GIVEN DATA START

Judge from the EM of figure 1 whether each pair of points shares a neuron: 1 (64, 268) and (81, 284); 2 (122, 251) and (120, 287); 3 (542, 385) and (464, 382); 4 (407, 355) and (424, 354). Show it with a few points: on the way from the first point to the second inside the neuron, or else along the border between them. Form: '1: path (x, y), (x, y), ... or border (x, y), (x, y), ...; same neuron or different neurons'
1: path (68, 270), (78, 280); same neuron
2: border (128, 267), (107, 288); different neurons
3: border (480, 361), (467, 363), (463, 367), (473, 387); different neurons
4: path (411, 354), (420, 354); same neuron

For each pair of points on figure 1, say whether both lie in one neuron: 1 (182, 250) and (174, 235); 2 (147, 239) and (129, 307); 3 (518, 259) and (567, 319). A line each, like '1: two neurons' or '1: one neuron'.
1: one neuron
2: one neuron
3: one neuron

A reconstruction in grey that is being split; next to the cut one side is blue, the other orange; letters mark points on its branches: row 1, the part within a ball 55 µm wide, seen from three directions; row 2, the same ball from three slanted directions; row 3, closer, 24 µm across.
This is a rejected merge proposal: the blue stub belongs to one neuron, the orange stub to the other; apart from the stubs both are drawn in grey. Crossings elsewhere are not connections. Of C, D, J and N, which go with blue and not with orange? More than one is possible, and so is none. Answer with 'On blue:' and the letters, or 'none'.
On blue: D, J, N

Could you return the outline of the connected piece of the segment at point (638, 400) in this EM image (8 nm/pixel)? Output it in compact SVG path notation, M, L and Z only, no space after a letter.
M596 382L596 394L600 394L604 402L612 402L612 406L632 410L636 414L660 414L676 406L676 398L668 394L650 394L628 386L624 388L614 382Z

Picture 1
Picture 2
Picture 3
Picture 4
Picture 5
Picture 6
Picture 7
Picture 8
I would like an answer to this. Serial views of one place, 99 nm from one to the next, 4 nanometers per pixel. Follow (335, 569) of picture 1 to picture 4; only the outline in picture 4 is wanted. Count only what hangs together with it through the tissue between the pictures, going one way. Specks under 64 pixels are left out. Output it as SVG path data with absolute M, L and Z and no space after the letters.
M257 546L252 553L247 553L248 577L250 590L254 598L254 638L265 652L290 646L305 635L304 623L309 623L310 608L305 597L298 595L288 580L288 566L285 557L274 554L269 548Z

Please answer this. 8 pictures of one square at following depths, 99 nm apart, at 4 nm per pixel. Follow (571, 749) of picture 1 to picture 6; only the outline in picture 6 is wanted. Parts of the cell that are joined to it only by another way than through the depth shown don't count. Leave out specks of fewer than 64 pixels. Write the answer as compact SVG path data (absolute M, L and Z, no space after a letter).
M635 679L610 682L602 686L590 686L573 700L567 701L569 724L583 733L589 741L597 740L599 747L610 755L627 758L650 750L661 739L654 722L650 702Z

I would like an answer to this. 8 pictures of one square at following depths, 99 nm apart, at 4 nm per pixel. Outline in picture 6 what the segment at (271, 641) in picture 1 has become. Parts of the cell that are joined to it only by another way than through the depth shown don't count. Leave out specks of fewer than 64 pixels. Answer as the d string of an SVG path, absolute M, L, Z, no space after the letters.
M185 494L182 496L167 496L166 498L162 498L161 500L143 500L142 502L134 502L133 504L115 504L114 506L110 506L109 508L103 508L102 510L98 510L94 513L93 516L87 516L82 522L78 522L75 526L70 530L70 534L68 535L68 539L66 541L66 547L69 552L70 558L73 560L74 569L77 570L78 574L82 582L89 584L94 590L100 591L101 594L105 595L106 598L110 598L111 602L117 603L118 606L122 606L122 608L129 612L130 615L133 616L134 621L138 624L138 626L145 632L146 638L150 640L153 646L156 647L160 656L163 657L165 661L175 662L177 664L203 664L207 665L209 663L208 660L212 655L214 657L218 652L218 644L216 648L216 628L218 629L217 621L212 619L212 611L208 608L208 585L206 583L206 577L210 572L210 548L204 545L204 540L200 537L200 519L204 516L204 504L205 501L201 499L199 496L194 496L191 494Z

GIVEN DATA END

### [GOAL OF THE EXERCISE]
Set the entries down again precisely as they were given.

### [ANSWER BELOW]
Judge from the EM of figure 1 whether each pair of points shares a neuron: 1 (64, 268) and (81, 284); 2 (122, 251) and (120, 287); 3 (542, 385) and (464, 382); 4 (407, 355) and (424, 354). Show it with a few points: on the way from the first point to the second inside the neuron, or else along the border between them. Form: '1: path (x, y), (x, y), ... or border (x, y), (x, y), ...; same neuron or different neurons'
1: path (68, 270), (78, 280); same neuron
2: border (128, 267), (107, 288); different neurons
3: border (480, 361), (467, 363), (463, 367), (473, 387); different neurons
4: path (411, 354), (420, 354); same neuron

For each pair of points on figure 1, say whether both lie in one neuron: 1 (182, 250) and (174, 235); 2 (147, 239) and (129, 307); 3 (518, 259) and (567, 319). A line each, like '1: two neurons' or '1: one neuron'.
1: one neuron
2: one neuron
3: one neuron

A reconstruction in grey that is being split; next to the cut one side is blue, the other orange; letters mark points on its branches: row 1, the part within a ball 55 µm wide, seen from three directions; row 2, the same ball from three slanted directions; row 3, closer, 24 µm across.
This is a rejected merge proposal: the blue stub belongs to one neuron, the orange stub to the other; apart from the stubs both are drawn in grey. Crossings elsewhere are not connections. Of C, D, J and N, which go with blue and not with orange? More than one is possible, and so is none. Answer with 'On blue:' and the letters, or 'none'.
On blue: D, J, N

Could you return the outline of the connected piece of the segment at point (638, 400) in this EM image (8 nm/pixel)? Output it in compact SVG path notation, M, L and Z only, no space after a letter.
M596 382L596 394L600 394L604 402L612 402L612 406L632 410L636 414L660 414L676 406L676 398L668 394L650 394L628 386L624 388L614 382Z

Picture 1
Picture 2
Picture 3
Picture 4
Picture 5
Picture 6
Picture 7
Picture 8
I would like an answer to this. Serial views of one place, 99 nm from one to the next, 4 nanometers per pixel. Follow (335, 569) of picture 1 to picture 4; only the outline in picture 4 is wanted. Count only what hangs together with it through the tissue between the pictures, going one way. Specks under 64 pixels are left out. Output it as SVG path data with absolute M, L and Z and no space after the letters.
M257 546L252 553L247 553L248 577L250 590L254 598L254 638L265 652L290 646L305 635L304 623L309 623L310 608L305 597L298 595L288 580L288 566L285 557L274 554L269 548Z

Please answer this. 8 pictures of one square at following depths, 99 nm apart, at 4 nm per pixel. Follow (571, 749) of picture 1 to picture 6; only the outline in picture 6 is wanted. Parts of the cell that are joined to it only by another way than through the depth shown don't count. Leave out specks of fewer than 64 pixels. Write the answer as compact SVG path data (absolute M, L and Z, no space after a letter).
M635 679L610 682L602 686L590 686L573 700L567 701L569 724L583 733L589 741L597 740L599 747L610 755L627 758L650 750L661 739L654 722L650 702Z

I would like an answer to this. 8 pictures of one square at following depths, 99 nm apart, at 4 nm per pixel. Outline in picture 6 what the segment at (271, 641) in picture 1 has become. Parts of the cell that are joined to it only by another way than through the depth shown don't count. Leave out specks of fewer than 64 pixels. Answer as the d string of an SVG path, absolute M, L, Z, no space after the letters.
M185 494L182 496L167 496L166 498L162 498L161 500L143 500L142 502L134 502L133 504L115 504L114 506L110 506L109 508L103 508L102 510L98 510L94 513L93 516L87 516L82 522L78 522L75 526L70 530L70 534L68 535L68 539L66 541L66 547L69 552L70 558L73 560L74 569L77 570L78 574L82 582L89 584L94 590L100 591L101 594L105 595L106 598L110 598L111 602L117 603L118 606L122 606L122 608L129 612L130 615L133 616L134 621L138 624L138 626L145 632L146 638L150 640L153 646L156 647L160 656L163 657L165 661L175 662L177 664L203 664L207 665L209 663L208 660L212 655L214 657L218 652L218 644L216 648L216 628L218 629L217 621L212 619L212 611L208 608L208 585L206 583L206 577L210 572L210 548L204 545L204 540L200 537L200 519L204 516L204 504L205 501L201 499L199 496L194 496L191 494Z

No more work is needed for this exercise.